WHAT YOU WILL DO:
• a. Copy word for word the part of the summer blog post that begins at the words "This summer has had" and stops after the words "back to America.".
• b. In the summer blog post, how many weeks did the seven staff members spend together under one roof?
• c. Go on writing the summer blog post, beginning right after its final sentence.
* BEGIN EXTRACT PROVIDED *
Thursday, August 11, 2011

Fín

More than 350 team members + 15 houses built + countless hours of lost sleep + 7 super fantastic awesome summer staff members + 2 incredible bosses + the support of hundreds + Caribbean sun + the thousands of gallons of sweat sweated + ONE AMAZING GOD = one priceless summer than I shall never forget.

This summer has had its ups and downs, its laughs and its tears, its hardships and its fun times but most importantly its memories. This summer has been like nothing I have experienced before. The memories I have made and the friendships I have formed is unlike anything I could have imagined going into this summer. It is hard to believe that this summer is coming to a close and that tomorrow I will be on a plane back to America.

It is amazing when you get seven children of God together under one roof for 11 weeks what all we can accomplish. I can honestly say I love my fellow staff members like my brothers and sisters. Being that they are my brothers and sisters we have fought and gotten mad at each other but in the end we still all loved each other and with that we were able to get through just about anything. I am truly going to miss them and what they have taught me this summer. We all had our quirks but because of it, we are who we are. I know God called each one of us by name to this community. It is my hope that this community will remember us.
* END EXTRACT PROVIDED *
* BEGIN INFORMATION SUPPLIED *
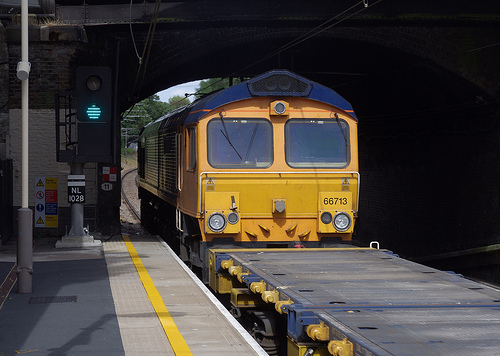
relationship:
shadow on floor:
* END INFORMATION SUPPLIED *
* BEGIN INFORMATION SUPPLIED *
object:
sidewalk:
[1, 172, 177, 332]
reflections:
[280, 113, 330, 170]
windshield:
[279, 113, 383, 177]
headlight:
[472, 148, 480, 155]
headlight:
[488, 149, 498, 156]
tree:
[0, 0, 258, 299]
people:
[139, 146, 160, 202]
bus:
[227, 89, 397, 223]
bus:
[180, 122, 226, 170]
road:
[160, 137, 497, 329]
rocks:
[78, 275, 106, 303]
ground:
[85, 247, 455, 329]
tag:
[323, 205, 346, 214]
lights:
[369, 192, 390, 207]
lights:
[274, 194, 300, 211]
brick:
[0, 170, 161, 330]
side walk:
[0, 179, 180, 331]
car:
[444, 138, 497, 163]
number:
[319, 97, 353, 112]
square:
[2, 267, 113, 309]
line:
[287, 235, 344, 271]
* END INFORMATION SUPPLIED *
THE RESPONSES:
• a.
This summer has had its ups and downs, its laughs and its tears, its hardships and its fun times but most importantly its memories. This summer has been like nothing I have experienced before. The memories I have made and the friendships I have formed is unlike anything I could have imagined going into this summer. It is hard to believe that this summer is coming to a close and that tomorrow I will be on a plane back to America.

• b. 11 weeks

• c.
I cannot wait to see all my friends and family back home. I have missed them a lot this summer and I know that they are excited to see me. I think the most challenging part of this summer will be trying to explain this summer in a way that people will understand what I experienced.

I just want to say one last thank you to all those who have supported this staff this summer. Without you, none of this would be possible; y’all are just as much apart of this as we were. Thank you for all your prayers and for everything that you have done and do for us. 


Austin

Sunday, August 7, 2011

You'd Better Have a Game Plan!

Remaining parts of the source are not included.